Q: Is there a maximum weight a person can lift during their work?

A: The Manual Handling Operations Regulations 1992 (as amended) set no specific requirements such as weight limits.
An ergonomic assessment based on a range of relevant factors is used to determine the risk of injury and point the way to remedial action.
The Regulations establish the following clear hierarchy of control measures:
1. Avoid hazardous manual handling operations so far as is reasonably practicable, for example by redesigning the task to avoid moving the load or by automating or mechanising the process.
2. Make a suitable and sufficient assessment of any hazardous manual handling operations that cannot be avoided.
3. Reduce the risk of injury from those operations so far as is reasonably practicable. Where possible, you should provide mechanical assistance, for example a sack trolley or hoist. Where this is not reasonably practicable, look at ways of changing the task, the load and working environment. 
The ergonomic approach looks at manual handling as a whole.  It takes into account a range of relevant factors, including the nature of the task, the load, the working environment and individual capability and requires worker participation.
When a more detailed assessment is necessary it should follow the broad structure set out in Schedule 1 to the Regulations.  This lists a number of questions in five categories:
1. the task;
2. the load;
3. the working environment;
4. individual capability (this category is discussed in more detail under regulation 4(3) and its guidance); and
5. other factors, for example use of protective clothing.
Each of these categories may influence the others and none of them can be considered on their own.  However, to carry out an assessment in a structured way it is often helpful to begin by breaking the operations down into separate, more manageable items.

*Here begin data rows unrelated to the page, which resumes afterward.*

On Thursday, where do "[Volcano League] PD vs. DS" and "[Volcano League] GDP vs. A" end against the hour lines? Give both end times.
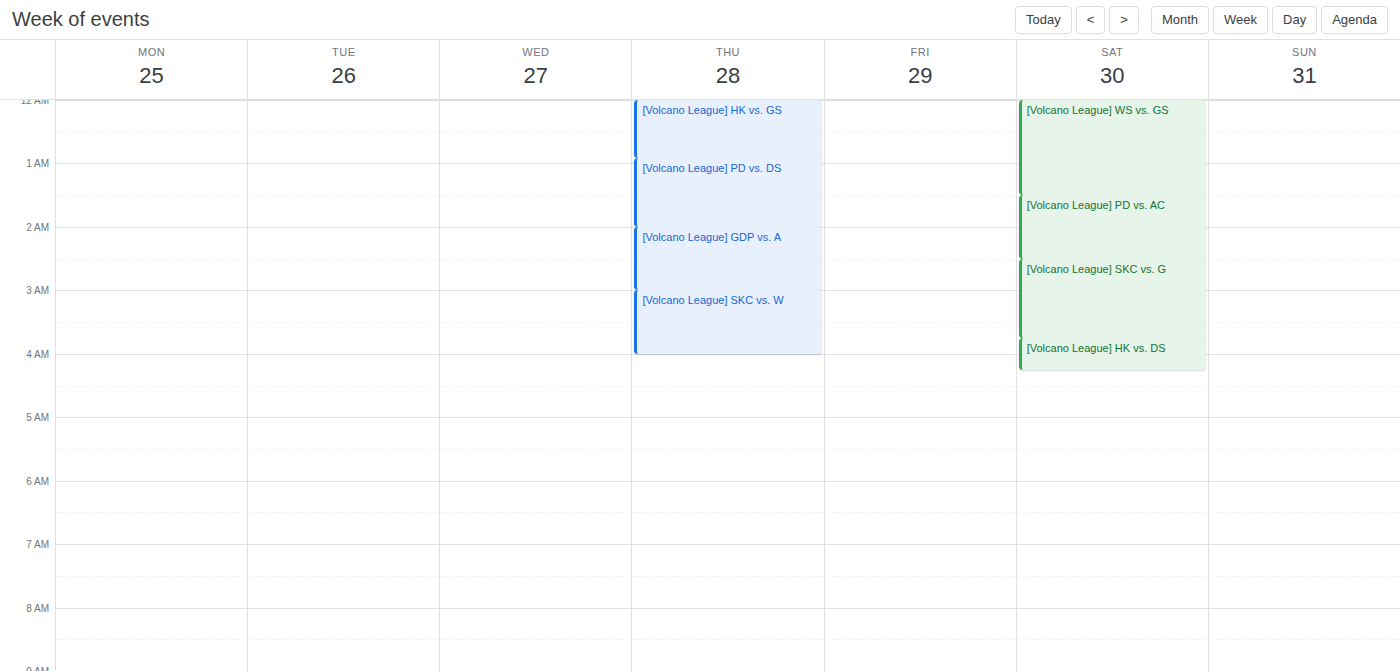
"[Volcano League] PD vs. DS": 2:00 AM, exactly on the 2 AM line. "[Volcano League] GDP vs. A": 3:00 AM, exactly on the 3 AM line.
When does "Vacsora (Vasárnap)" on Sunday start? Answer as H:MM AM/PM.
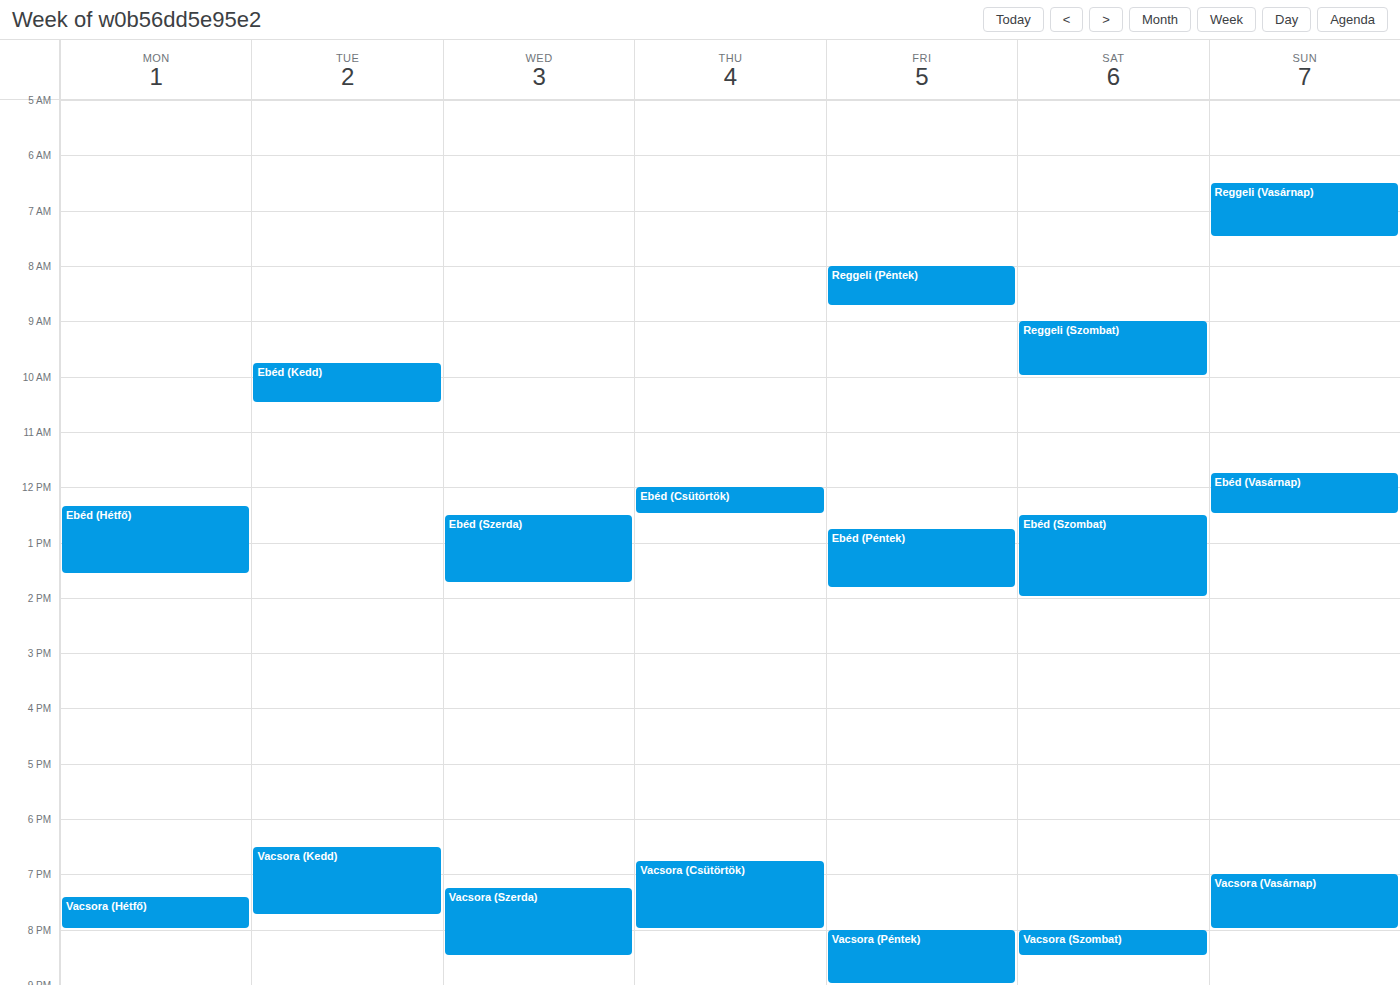
7:00 PM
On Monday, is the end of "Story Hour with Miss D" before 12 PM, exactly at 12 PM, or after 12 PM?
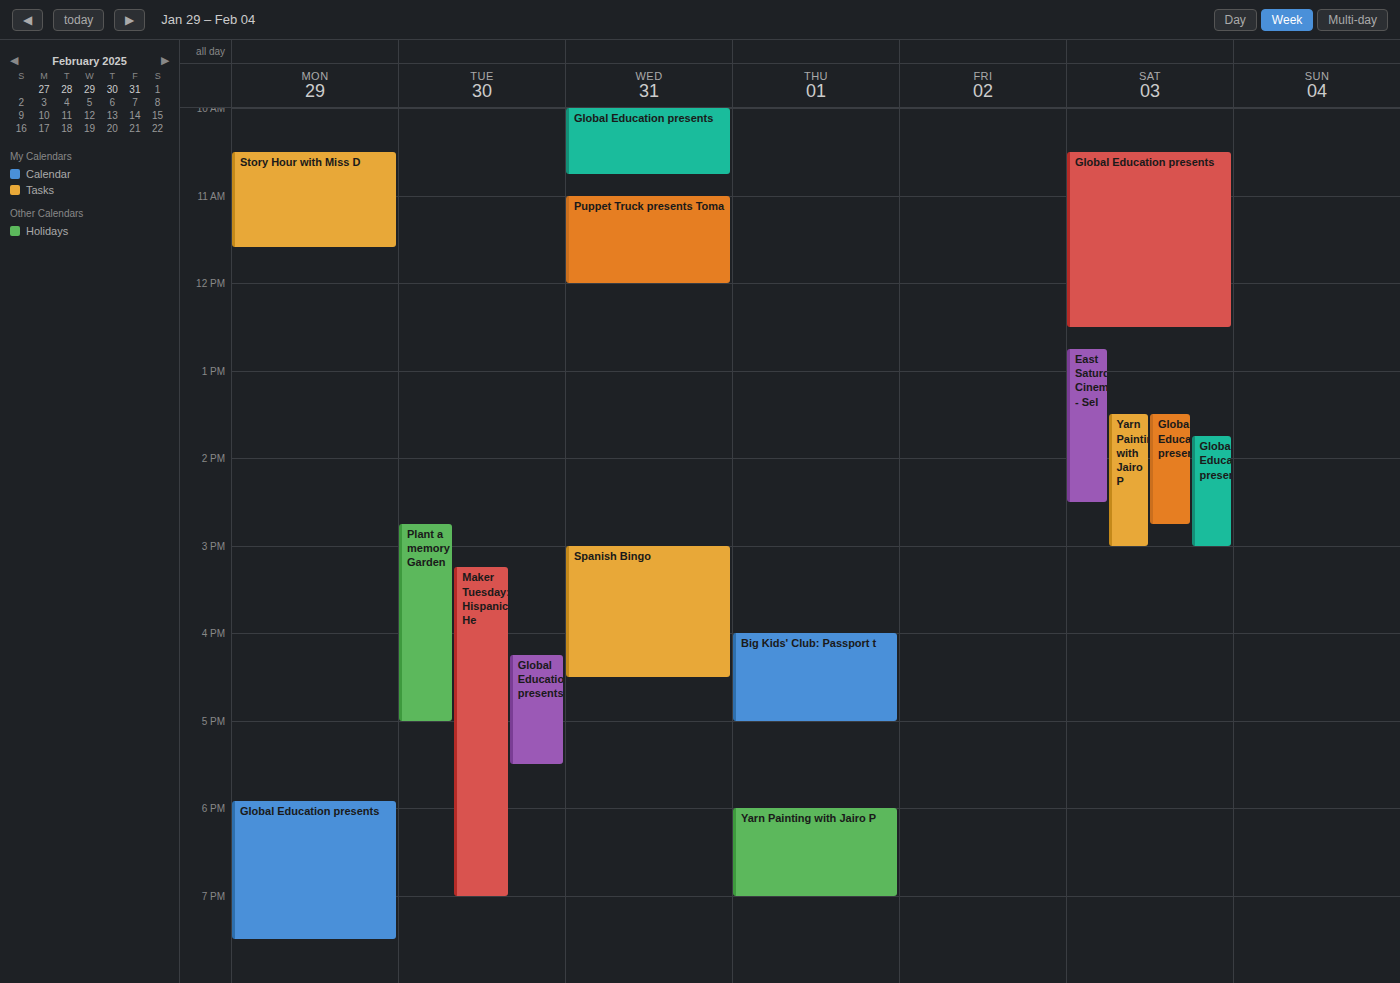
11:35 AM -- before 12 PM, 25 minutes above the 12 PM line.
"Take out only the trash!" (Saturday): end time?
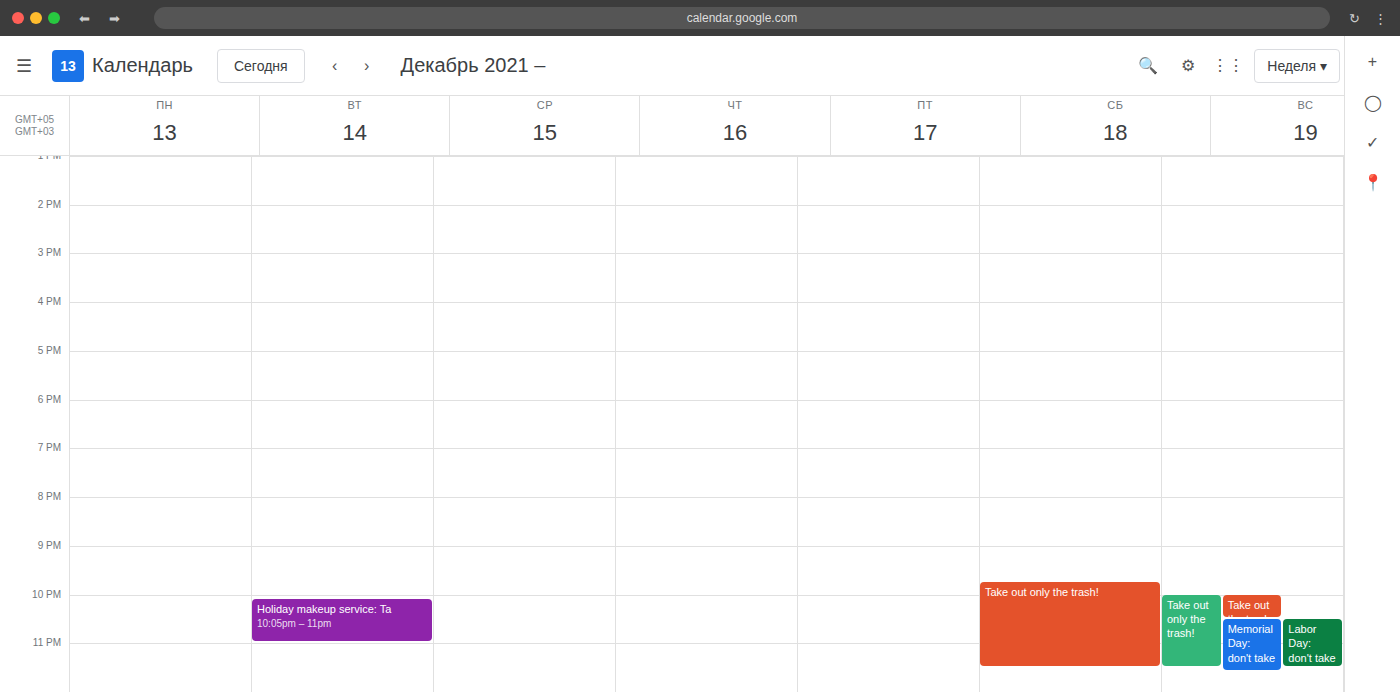
11:30 PM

Q: Many people wonder how does someone actually get started on a career in Health & Safety, so what qualifications are required to make a career in Health & Safety?

A: The qualifications that are required to make a career in H&S are dependent on the type of role that you take. There are many qualifications that are appropriate, but most H&S practitioners start with short introductory courses. When a greater level of knowledge is required a NEBOSH General Certificate qualification (approx. two weeks full time study) is well recognised. A NEBOSH National General Certificate is, in reality, an essential minimum qualification for any full time H&S job.